Exercise: Reproduce the records below, replacing every "common name" with "vernacular name" and leaving everything else unchanged.

☆ ☆ ☆ ☆ ☆

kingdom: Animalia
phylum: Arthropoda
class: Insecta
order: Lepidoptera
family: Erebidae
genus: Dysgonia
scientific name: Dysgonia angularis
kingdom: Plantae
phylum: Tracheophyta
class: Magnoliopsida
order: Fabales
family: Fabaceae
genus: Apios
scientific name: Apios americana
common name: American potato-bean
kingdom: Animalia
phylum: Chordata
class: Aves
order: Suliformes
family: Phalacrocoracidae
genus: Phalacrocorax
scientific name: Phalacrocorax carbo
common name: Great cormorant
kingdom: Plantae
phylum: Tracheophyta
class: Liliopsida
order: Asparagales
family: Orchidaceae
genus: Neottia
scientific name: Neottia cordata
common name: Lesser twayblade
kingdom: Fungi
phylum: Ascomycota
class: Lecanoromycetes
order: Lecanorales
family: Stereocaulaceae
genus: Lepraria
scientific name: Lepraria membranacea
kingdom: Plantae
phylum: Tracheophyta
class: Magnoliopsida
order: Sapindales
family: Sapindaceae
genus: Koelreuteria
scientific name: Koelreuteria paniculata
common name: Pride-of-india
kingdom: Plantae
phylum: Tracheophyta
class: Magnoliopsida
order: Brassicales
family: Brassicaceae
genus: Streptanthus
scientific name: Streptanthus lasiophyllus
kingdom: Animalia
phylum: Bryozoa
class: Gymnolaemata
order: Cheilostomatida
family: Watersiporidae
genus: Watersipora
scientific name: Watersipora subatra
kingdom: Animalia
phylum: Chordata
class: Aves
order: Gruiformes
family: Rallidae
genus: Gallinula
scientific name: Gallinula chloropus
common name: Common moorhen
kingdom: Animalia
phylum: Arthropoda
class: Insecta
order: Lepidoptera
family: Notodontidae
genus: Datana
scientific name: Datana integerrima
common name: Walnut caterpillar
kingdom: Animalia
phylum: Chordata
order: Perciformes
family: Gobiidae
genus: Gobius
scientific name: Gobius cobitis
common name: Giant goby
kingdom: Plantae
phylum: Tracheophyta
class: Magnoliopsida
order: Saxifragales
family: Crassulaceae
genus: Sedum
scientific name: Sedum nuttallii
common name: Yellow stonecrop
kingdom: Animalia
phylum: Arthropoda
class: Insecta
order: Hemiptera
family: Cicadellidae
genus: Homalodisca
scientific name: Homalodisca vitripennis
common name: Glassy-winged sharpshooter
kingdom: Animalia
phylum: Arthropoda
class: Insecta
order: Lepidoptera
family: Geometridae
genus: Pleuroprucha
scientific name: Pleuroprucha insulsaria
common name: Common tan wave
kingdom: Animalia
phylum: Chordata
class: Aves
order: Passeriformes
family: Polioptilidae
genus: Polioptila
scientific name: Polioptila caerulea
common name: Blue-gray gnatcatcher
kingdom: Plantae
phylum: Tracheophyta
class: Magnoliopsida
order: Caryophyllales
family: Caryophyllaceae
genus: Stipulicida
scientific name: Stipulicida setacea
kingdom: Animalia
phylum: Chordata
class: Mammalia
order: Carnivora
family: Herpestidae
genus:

☆ ☆ ☆ ☆ ☆

Full output:
kingdom: Animalia
phylum: Arthropoda
class: Insecta
order: Lepidoptera
family: Erebidae
genus: Dysgonia
scientific name: Dysgonia angularis
kingdom: Plantae
phylum: Tracheophyta
class: Magnoliopsida
order: Fabales
family: Fabaceae
genus: Apios
scientific name: Apios americana
vernacular name: American potato-bean
kingdom: Animalia
phylum: Chordata
class: Aves
order: Suliformes
family: Phalacrocoracidae
genus: Phalacrocorax
scientific name: Phalacrocorax carbo
vernacular name: Great cormorant
kingdom: Plantae
phylum: Tracheophyta
class: Liliopsida
order: Asparagales
family: Orchidaceae
genus: Neottia
scientific name: Neottia cordata
vernacular name: Lesser twayblade
kingdom: Fungi
phylum: Ascomycota
class: Lecanoromycetes
order: Lecanorales
family: Stereocaulaceae
genus: Lepraria
scientific name: Lepraria membranacea
kingdom: Plantae
phylum: Tracheophyta
class: Magnoliopsida
order: Sapindales
family: Sapindaceae
genus: Koelreuteria
scientific name: Koelreuteria paniculata
vernacular name: Pride-of-india
kingdom: Plantae
phylum: Tracheophyta
class: Magnoliopsida
order: Brassicales
family: Brassicaceae
genus: Streptanthus
scientific name: Streptanthus lasiophyllus
kingdom: Animalia
phylum: Bryozoa
class: Gymnolaemata
order: Cheilostomatida
family: Watersiporidae
genus: Watersipora
scientific name: Watersipora subatra
kingdom: Animalia
phylum: Chordata
class: Aves
order: Gruiformes
family: Rallidae
genus: Gallinula
scientific name: Gallinula chloropus
vernacular name: Common moorhen
kingdom: Animalia
phylum: Arthropoda
class: Insecta
order: Lepidoptera
family: Notodontidae
genus: Datana
scientific name: Datana integerrima
vernacular name: Walnut caterpillar
kingdom: Animalia
phylum: Chordata
order: Perciformes
family: Gobiidae
genus: Gobius
scientific name: Gobius cobitis
vernacular name: Giant goby
kingdom: Plantae
phylum: Tracheophyta
class: Magnoliopsida
order: Saxifragales
family: Crassulaceae
genus: Sedum
scientific name: Sedum nuttallii
vernacular name: Yellow stonecrop
kingdom: Animalia
phylum: Arthropoda
class: Insecta
order: Hemiptera
family: Cicadellidae
genus: Homalodisca
scientific name: Homalodisca vitripennis
vernacular name: Glassy-winged sharpshooter
kingdom: Animalia
phylum: Arthropoda
class: Insecta
order: Lepidoptera
family: Geometridae
genus: Pleuroprucha
scientific name: Pleuroprucha insulsaria
vernacular name: Common tan wave
kingdom: Animalia
phylum: Chordata
class: Aves
order: Passeriformes
family: Polioptilidae
genus: Polioptila
scientific name: Polioptila caerulea
vernacular name: Blue-gray gnatcatcher
kingdom: Plantae
phylum: Tracheophyta
class: Magnoliopsida
order: Caryophyllales
family: Caryophyllaceae
genus: Stipulicida
scientific name: Stipulicida setacea
kingdom: Animalia
phylum: Chordata
class: Mammalia
order: Carnivora
family: Herpestidae
genus:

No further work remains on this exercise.